FICTION AND CULTURE OF THE AMERICAS

South
Course Number: 
156
Course Type or Level: 
Instructor: 
Francine Masiello
Days: 
Tu/Th
Time: 
12:30-2pm
Semester: 
Location: 
175 Dwinelle

This course is devoted to a study of the concept of Global South, first as a theoretical question belonging to geopolitics and, second, as a project sustained first by colonizers, explorers, and later by creative writers.  To approach the idea of “South,” we’ll focus in particular on the representation of the South in the literatures of the Americas and, by way of contrast, the European South (specifically, the case of Italy). Starting with Darwin’s observations about Patagonia and Mary Shelley’s assessments of Italy, we will read about the ways in which the South enters the cultural imagination to challenge cosmopolitan sensibilities and the role of the state. We will take this through the tropes of “barbarism” that are carried in descriptions of the South along with the potential for resistance that Southern lands encourage (especially through figures of the outlaw and the brigand). We’ll then bring in the racial component that seems to constitute the paradigm of South (seen in Faulkner’s concern for the legacy of slavery; writings by African migrants who have emigrated to Italy; Chicano writers who have activated the reality of the border as a literary trope; the Mapuche indigenous voices in southern Chile and Argentina whose demands for rectifications of land rights and social recognition have become a thorn in the hide of the state).

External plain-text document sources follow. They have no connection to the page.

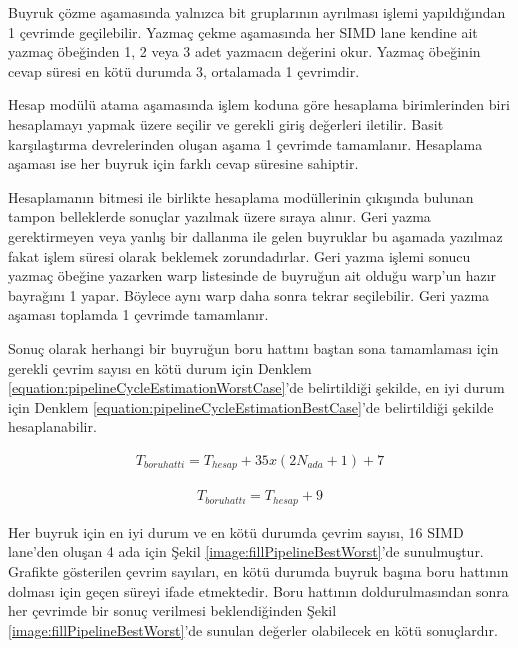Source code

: Buyruk çözme aşamasında yalnızca bit gruplarının ayrılması işlemi yapıldığından 1 çevrimde geçilebilir. Yazmaç çekme aşamasında her SIMD lane kendine ait yazmaç öbeğinden 1, 2 veya 3 adet yazmacın değerini okur. Yazmaç öbeğinin cevap süresi en kötü durumda 3, ortalamada 1 çevrimdir.\par
Hesap modülü atama aşamasında işlem koduna göre hesaplama birimlerinden biri hesaplamayı yapmak üzere seçilir ve gerekli giriş değerleri iletilir. Basit karşılaştırma devrelerinden oluşan aşama 1 çevrimde tamamlanır. Hesaplama aşaması ise her buyruk için farklı cevap süresine sahiptir. \par
Hesaplamanın bitmesi ile birlikte hesaplama modüllerinin çıkışında bulunan tampon belleklerde sonuçlar yazılmak üzere sıraya alınır. Geri yazma gerektirmeyen veya yanlış bir dallanma ile gelen buyruklar bu aşamada yazılmaz fakat işlem süresi olarak beklemek zorundadırlar. Geri yazma işlemi sonucu yazmaç öbeğine yazarken warp listesinde de buyruğun ait olduğu warp'un hazır bayrağını 1 yapar. Böylece aynı warp daha sonra tekrar seçilebilir. Geri yazma aşaması toplamda 1 çevrimde tamamlanır.\par

Sonuç olarak herhangi bir buyruğun boru hattını baştan sona tamamlaması için gerekli çevrim sayısı en kötü durum için Denklem \ref{equation:pipelineCycleEstimationWorstCase}'de belirtildiği şekilde, en iyi durum için Denklem \ref{equation:pipelineCycleEstimationBestCase}'de belirtildiği şekilde hesaplanabilir.\par

\begin{align} \label{equation:pipelineCycleEstimationWorstCase}
	T_{boru hatti} 	= T_{hesap} + 35 x (2N_{ada}+1) + 7
\end{align}

\begin{align} \label{equation:pipelineCycleEstimationBestCase}
	T_{boru hattı}  =  T_{hesap} + 9
\end{align}

Her buyruk için en iyi durum ve en kötü durumda çevrim sayısı, 16 SIMD lane'den oluşan 4 ada için Şekil \ref{image:fillPipelineBestWorst}'de sunulmuştur. Grafikte gösterilen çevrim sayıları, en kötü durumda buyruk başına boru hattının dolması için geçen süreyi ifade etmektedir. Boru hattının doldurulmasından sonra her çevrimde bir sonuç verilmesi beklendiğinden Şekil \ref{image:fillPipelineBestWorst}'de sunulan değerler olabilecek en kötü sonuçlardır.\par

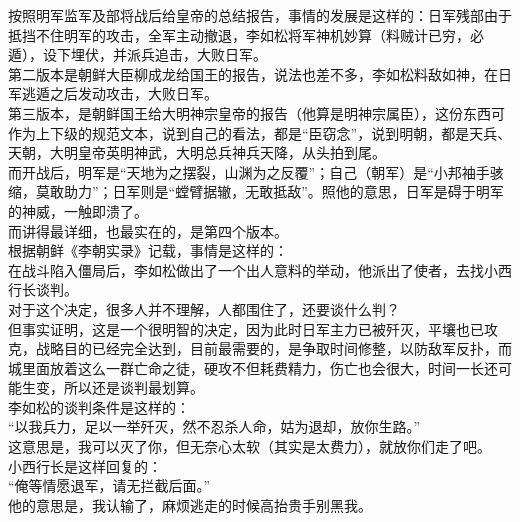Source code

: \begin{multicols}{\theparacolNo}
按照明军监军及部将战后给皇帝的总结报告，事情的发展是这样的：日军残部由于抵挡不住明军的攻击，全军主动撤退，李如松将军神机妙算（料贼计已穷，必遁），设下埋伏，并派兵追击，大败日军。\\

第二版本是朝鲜大臣柳成龙给国王的报告，说法也差不多，李如松料敌如神，在日军逃遁之后发动攻击，大败日军。\\

第三版本，是朝鲜国王给大明神宗皇帝的报告（他算是明神宗属臣），这份东西可作为上下级的规范文本，说到自己的看法，都是“臣窃念”，说到明朝，都是天兵、天朝，大明皇帝英明神武，大明总兵神兵天降，从头拍到尾。\\

而开战后，明军是“天地为之摆裂，山渊为之反覆”；自己（朝军）是“小邦袖手骇缩，莫敢助力”；日军则是“螳臂据辙，无敢抵敌”。照他的意思，日军是碍于明军的神威，一触即溃了。\\

而讲得最详细，也最实在的，是第四个版本。\\

根据朝鲜《李朝实录》记载，事情是这样的：\\

在战斗陷入僵局后，李如松做出了一个出人意料的举动，他派出了使者，去找小西行长谈判。\\

对于这个决定，很多人并不理解，人都围住了，还要谈什么判？\\

但事实证明，这是一个很明智的决定，因为此时日军主力已被歼灭，平壤也已攻克，战略目的已经完全达到，目前最需要的，是争取时间修整，以防敌军反扑，而城里面放着这么一群亡命之徒，硬攻不但耗费精力，伤亡也会很大，时间一长还可能生变，所以还是谈判最划算。\\

李如松的谈判条件是这样的：\\

“以我兵力，足以一举歼灭，然不忍杀人命，姑为退却，放你生路。”\\

这意思是，我可以灭了你，但无奈心太软（其实是太费力），就放你们走了吧。\\

小西行长是这样回复的：\\

“俺等情愿退军，请无拦截后面。”\\

他的意思是，我认输了，麻烦逃走的时候高抬贵手别黑我。\\


\end{multicols}
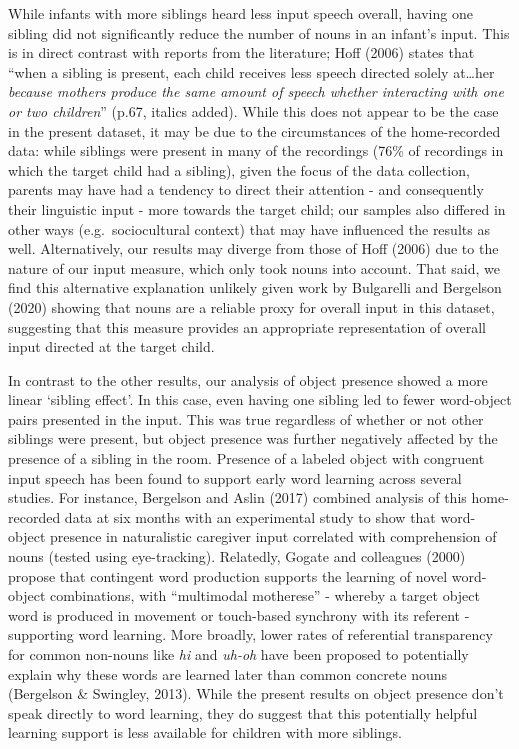 \documentclass[
  man,mask,floatsintext]{apa6}
\begin{document}
While infants with more siblings heard less input speech overall, having one sibling did not significantly reduce the number of nouns in an infant's input. This is in direct contrast with reports from the literature; Hoff (2006) states that ``when a sibling is present, each child receives less speech directed solely at\ldots her \emph{because mothers produce the same amount of speech whether interacting with one or two children}'' (p.67, italics added). While this does not appear to be the case in the present dataset, it may be due to the circumstances of the home-recorded data: while siblings were present in many of the recordings (76\% of recordings in which the target child had a sibling), given the focus of the data collection, parents may have had a tendency to direct their attention - and consequently their linguistic input - more towards the target child; our samples also differed in other ways (e.g.~sociocultural context) that may have influenced the results as well. Alternatively, our results may diverge from those of Hoff (2006) due to the nature of our input measure, which only took nouns into account. That said, we find this alternative explanation unlikely given work by Bulgarelli and Bergelson (2020) showing that nouns are a reliable proxy for overall input in this dataset, suggesting that this measure provides an appropriate representation of overall input directed at the target child.

In contrast to the other results, our analysis of object presence showed a more linear `sibling effect'. In this case, even having one sibling led to fewer word-object pairs presented in the input. This was true regardless of whether or not other siblings were present, but object presence was further negatively affected by the presence of a sibling in the room. Presence of a labeled object with congruent input speech has been found to support early word learning across several studies. For instance, Bergelson and Aslin (2017) combined analysis of this home-recorded data at six months with an experimental study to show that word-object presence in naturalistic caregiver input correlated with comprehension of nouns (tested using eye-tracking). Relatedly, Gogate and colleagues (2000) propose that contingent word production supports the learning of novel word-object combinations, with ``multimodal motherese'' - whereby a target object word is produced in movement or touch-based synchrony with its referent - supporting word learning. More broadly, lower rates of referential transparency for common non-nouns like \emph{hi} and \emph{uh-oh} have been proposed to potentially explain why these words are learned later than common concrete nouns (Bergelson \& Swingley, 2013). While the present results on object presence don't speak directly to word learning, they do suggest that this potentially helpful learning support is less available for children with more siblings.
\end{document}
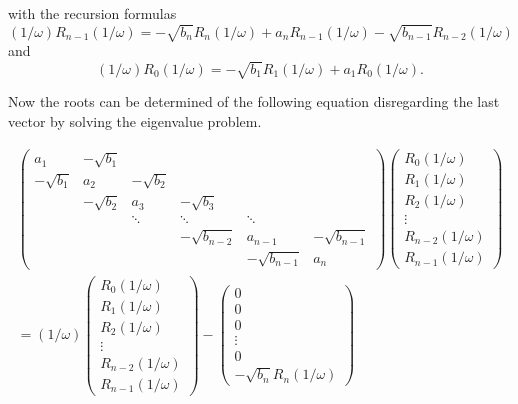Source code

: with the recursion formulas
\begin{equation}
  (1/\omega)R_{n-1}(1/\omega) = - \sqrt{b_n}R_n(1/\omega) + a_nR_{n-1}(1/\omega)
                                - \sqrt{b_{n-1}} R_{n-2}(1/\omega)
\end{equation}
and
\begin{equation}
  (1/\omega)R_0(1/\omega) = - \sqrt{b_1}R_1(1/\omega) + a_1 R_0(1/\omega) .
\end{equation}

Now the roots can be determined of the following equation disregarding the
last vector by solving the eigenvalue problem.

\begin{equation}
 \begin{split}
 \begin{pmatrix}
a_1        & -\sqrt{b_1}&            &                &             &          \\
-\sqrt{b_1}& a_2        & -\sqrt{b_2}&                &             &          \\
           & -\sqrt{b_2}& a_3        & -\sqrt{b_3}    &             &          \\
           &            & \ddots     & \ddots         & \ddots      &          \\
           &            &            & -\sqrt{b_{n-2}}& a_{n-1}     & -\sqrt{b_{n-1}}\\
           &            &            &                & -\sqrt{b_{n-1}}& a_n   
 \end{pmatrix}
 \begin{pmatrix}
  R_0(1/\omega)\\
  R_1(1/\omega)\\
  R_2(1/\omega)\\
  \vdots\\
  R_{n-2}(1/\omega)\\
  R_{n-1}(1/\omega)
 \end{pmatrix}         \\
 = (1/\omega)
 \begin{pmatrix}
  R_0(1/\omega)\\
  R_1(1/\omega)\\
  R_2(1/\omega)\\
  \vdots\\
  R_{n-2}(1/\omega)\\
  R_{n-1}(1/\omega)
 \end{pmatrix}
 -
 \begin{pmatrix}
  0\\
  0\\
  0\\
  \vdots\\
  0\\
  -\sqrt{b_n} R_{n}(1/\omega)
 \end{pmatrix}
 \end{split}
\end{equation}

Our work will require a study of the operations of travel discourse, the aestheticization of nature, the building of cultural difference (based on race, language, and nation), and the literary and cultural representations of utopias and social justice. Based on the theoretical materials supplied in the first part of the course, students will be invited to report on their own versions of “South” and to lead us in discussion of the cultural and literary dynamics that their research on “South” engenders (this can be “South of the Border,” the South Bronx, South Los Angeles, or Southern Spain, for instance).

In addition to the list of required texts, lots of supplementary materials (essays, films, music) to chomp on. Several short response papers, class presentations, and a research paper.

Required texts:

Aira, Cèsar. The Hare, New York: New Directions

La liebre. Buenos Aires: Emecé

Chatwin, Bruce. In Patagonia. New York: Penguin.

Faulkner, William. Absalom, Absalom. New York: Vintage.

Gramsci, The Southern Question. New York: Bordighera Press.

Lakhous, Amara. Clash of Civilizations Over an Elevator in Piazza Vittorio. New York: Europa Editions, 2008.

Scontro di civiltà per un ascensore a Piazza Vittorio. Roma: Edizione e/o.

Tomasi di Lampedusa, Giuseppe. The Leopard. Il Gattopardo (English and Italian). New York: Pantheon.